→ WRITTEN INSTRUCTION
How many of the lines below contain the string "Find", with case counting? Reply with the number alone.

Saved entries
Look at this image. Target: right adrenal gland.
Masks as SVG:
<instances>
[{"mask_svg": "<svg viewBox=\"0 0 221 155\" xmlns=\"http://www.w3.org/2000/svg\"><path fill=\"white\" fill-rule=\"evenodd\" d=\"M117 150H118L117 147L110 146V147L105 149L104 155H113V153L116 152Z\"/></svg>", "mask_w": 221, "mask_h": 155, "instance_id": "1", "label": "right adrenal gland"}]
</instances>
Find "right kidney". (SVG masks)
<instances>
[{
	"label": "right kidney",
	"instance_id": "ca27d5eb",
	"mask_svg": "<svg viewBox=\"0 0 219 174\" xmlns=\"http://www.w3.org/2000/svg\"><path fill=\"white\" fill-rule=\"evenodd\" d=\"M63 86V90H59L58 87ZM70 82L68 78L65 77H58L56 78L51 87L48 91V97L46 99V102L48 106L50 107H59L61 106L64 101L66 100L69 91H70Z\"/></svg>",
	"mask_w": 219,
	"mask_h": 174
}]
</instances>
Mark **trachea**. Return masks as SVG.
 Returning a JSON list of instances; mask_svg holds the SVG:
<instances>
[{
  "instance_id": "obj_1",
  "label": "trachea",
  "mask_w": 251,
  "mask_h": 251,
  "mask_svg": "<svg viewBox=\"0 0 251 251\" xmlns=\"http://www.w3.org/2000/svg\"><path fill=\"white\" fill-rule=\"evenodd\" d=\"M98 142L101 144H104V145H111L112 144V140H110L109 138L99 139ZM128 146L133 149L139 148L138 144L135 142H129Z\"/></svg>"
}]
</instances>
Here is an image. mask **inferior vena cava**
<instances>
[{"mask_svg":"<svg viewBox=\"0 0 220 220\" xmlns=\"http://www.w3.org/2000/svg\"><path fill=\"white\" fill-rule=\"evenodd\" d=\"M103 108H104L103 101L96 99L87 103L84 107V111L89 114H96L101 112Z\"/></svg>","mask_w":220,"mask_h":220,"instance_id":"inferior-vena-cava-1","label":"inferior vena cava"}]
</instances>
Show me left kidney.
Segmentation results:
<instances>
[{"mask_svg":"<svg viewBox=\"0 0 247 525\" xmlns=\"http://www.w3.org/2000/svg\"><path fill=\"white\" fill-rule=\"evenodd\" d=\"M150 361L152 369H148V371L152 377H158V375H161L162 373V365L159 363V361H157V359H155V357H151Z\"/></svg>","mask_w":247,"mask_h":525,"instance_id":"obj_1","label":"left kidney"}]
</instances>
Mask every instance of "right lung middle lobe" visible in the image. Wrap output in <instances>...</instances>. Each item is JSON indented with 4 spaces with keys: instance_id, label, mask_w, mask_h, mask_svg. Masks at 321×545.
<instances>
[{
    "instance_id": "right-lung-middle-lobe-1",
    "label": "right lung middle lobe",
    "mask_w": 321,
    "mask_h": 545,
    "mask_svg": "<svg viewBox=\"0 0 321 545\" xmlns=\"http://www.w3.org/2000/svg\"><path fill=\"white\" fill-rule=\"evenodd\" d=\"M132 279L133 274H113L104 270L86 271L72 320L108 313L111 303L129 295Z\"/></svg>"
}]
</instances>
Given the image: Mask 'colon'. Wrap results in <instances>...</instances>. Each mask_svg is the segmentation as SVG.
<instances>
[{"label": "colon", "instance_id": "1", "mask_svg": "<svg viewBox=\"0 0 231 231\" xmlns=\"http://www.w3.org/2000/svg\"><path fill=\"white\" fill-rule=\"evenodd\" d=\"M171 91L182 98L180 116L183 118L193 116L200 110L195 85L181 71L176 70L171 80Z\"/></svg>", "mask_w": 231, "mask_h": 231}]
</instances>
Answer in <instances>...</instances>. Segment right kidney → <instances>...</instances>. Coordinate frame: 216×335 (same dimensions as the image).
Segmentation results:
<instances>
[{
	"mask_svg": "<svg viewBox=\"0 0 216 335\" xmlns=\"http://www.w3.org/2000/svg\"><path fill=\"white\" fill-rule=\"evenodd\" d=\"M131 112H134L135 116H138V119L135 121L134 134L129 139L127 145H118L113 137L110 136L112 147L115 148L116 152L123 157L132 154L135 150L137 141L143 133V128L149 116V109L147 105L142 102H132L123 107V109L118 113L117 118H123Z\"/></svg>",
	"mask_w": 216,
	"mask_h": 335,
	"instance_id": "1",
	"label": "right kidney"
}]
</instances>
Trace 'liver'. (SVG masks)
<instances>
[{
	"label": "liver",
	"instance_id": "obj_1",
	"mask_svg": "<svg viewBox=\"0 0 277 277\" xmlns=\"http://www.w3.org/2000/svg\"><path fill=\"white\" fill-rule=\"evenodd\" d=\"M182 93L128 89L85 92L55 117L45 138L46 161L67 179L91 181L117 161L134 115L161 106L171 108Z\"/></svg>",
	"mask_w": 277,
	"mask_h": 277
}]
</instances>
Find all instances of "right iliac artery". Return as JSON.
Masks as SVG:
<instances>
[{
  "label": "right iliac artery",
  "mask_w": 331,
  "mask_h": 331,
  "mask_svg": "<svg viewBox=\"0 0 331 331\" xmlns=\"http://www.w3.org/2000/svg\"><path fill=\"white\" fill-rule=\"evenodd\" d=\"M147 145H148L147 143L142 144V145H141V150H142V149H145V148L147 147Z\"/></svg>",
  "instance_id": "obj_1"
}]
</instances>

→ RESPONSE TO THIS TASK
2